Collected data:
☆ ☆ ☆ ☆ ☆

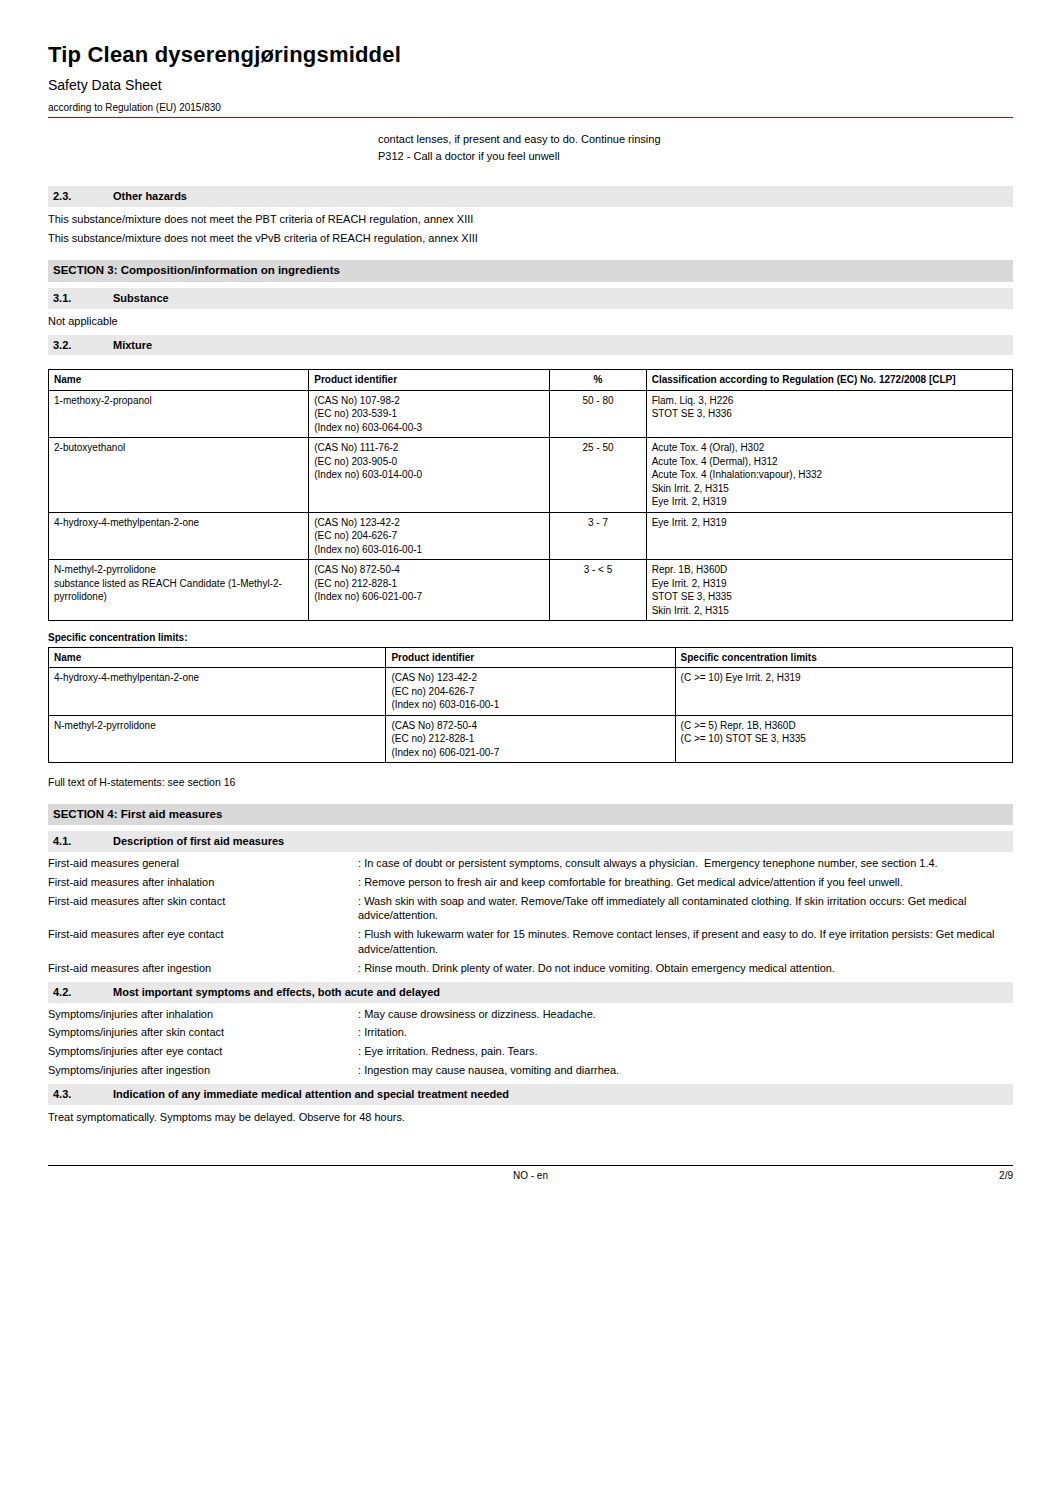Tip Clean dyserengjøringsmiddel
Safety Data Sheet
according to Regulation (EU) 2015/830
contact lenses, if present and easy to do. Continue rinsing
P312 - Call a doctor if you feel unwell
2.3. Other hazards
This substance/mixture does not meet the PBT criteria of REACH regulation, annex XIII
This substance/mixture does not meet the vPvB criteria of REACH regulation, annex XIII
SECTION 3: Composition/information on ingredients
3.1. Substance
Not applicable
3.2. Mixture
| Name | Product identifier | % | Classification according to Regulation (EC) No. 1272/2008 [CLP] |
| --- | --- | --- | --- |
| 1-methoxy-2-propanol | (CAS No) 107-98-2 (EC no) 203-539-1 (Index no) 603-064-00-3 | 50 - 80 | Flam. Liq. 3, H226 STOT SE 3, H336 |
| 2-butoxyethanol | (CAS No) 111-76-2 (EC no) 203-905-0 (Index no) 603-014-00-0 | 25 - 50 | Acute Tox. 4 (Oral), H302 Acute Tox. 4 (Dermal), H312 Acute Tox. 4 (Inhalation:vapour), H332 Skin Irrit. 2, H315 Eye Irrit. 2, H319 |
| 4-hydroxy-4-methylpentan-2-one | (CAS No) 123-42-2 (EC no) 204-626-7 (Index no) 603-016-00-1 | 3 - 7 | Eye Irrit. 2, H319 |
| N-methyl-2-pyrrolidone substance listed as REACH Candidate (1-Methyl-2-pyrrolidone) | (CAS No) 872-50-4 (EC no) 212-828-1 (Index no) 606-021-00-7 | 3 - < 5 | Repr. 1B, H360D Eye Irrit. 2, H319 STOT SE 3, H335 Skin Irrit. 2, H315 |
Specific concentration limits:
| Name | Product identifier | Specific concentration limits |
| --- | --- | --- |
| 4-hydroxy-4-methylpentan-2-one | (CAS No) 123-42-2 (EC no) 204-626-7 (Index no) 603-016-00-1 | (C >= 10) Eye Irrit. 2, H319 |
| N-methyl-2-pyrrolidone | (CAS No) 872-50-4 (EC no) 212-828-1 (Index no) 606-021-00-7 | (C >= 5) Repr. 1B, H360D (C >= 10) STOT SE 3, H335 |
Full text of H-statements: see section 16
SECTION 4: First aid measures
4.1. Description of first aid measures
First-aid measures general
In case of doubt or persistent symptoms, consult always a physician. Emergency tenephone number, see section 1.4.
First-aid measures after inhalation
Remove person to fresh air and keep comfortable for breathing. Get medical advice/attention if you feel unwell.
First-aid measures after skin contact
Wash skin with soap and water. Remove/Take off immediately all contaminated clothing. If skin irritation occurs: Get medical advice/attention.
First-aid measures after eye contact
Flush with lukewarm water for 15 minutes. Remove contact lenses, if present and easy to do. If eye irritation persists: Get medical advice/attention.
First-aid measures after ingestion
Rinse mouth. Drink plenty of water. Do not induce vomiting. Obtain emergency medical attention.
4.2. Most important symptoms and effects, both acute and delayed
Symptoms/injuries after inhalation
May cause drowsiness or dizziness. Headache.
Symptoms/injuries after skin contact
Irritation.
Symptoms/injuries after eye contact
Eye irritation. Redness, pain. Tears.
Symptoms/injuries after ingestion
Ingestion may cause nausea, vomiting and diarrhea.
4.3. Indication of any immediate medical attention and special treatment needed
Treat symptomatically. Symptoms may be delayed. Observe for 48 hours.
NO - en
2/9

☆ ☆ ☆ ☆ ☆

# DIRECTIONS:
All lines above from the one with "3.1. Substance" to the one with "H315 Eye Irrit. 2, H319 |", inclusive, should be copied exactly, and no other lines.

# RESPONSE TO THE EXERCISE:
3.1. Substance
Not applicable
3.2. Mixture
| Name | Product identifier | % | Classification according to Regulation (EC) No. 1272/2008 [CLP] |
| --- | --- | --- | --- |
| 1-methoxy-2-propanol | (CAS No) 107-98-2 (EC no) 203-539-1 (Index no) 603-064-00-3 | 50 - 80 | Flam. Liq. 3, H226 STOT SE 3, H336 |
| 2-butoxyethanol | (CAS No) 111-76-2 (EC no) 203-905-0 (Index no) 603-014-00-0 | 25 - 50 | Acute Tox. 4 (Oral), H302 Acute Tox. 4 (Dermal), H312 Acute Tox. 4 (Inhalation:vapour), H332 Skin Irrit. 2, H315 Eye Irrit. 2, H319 |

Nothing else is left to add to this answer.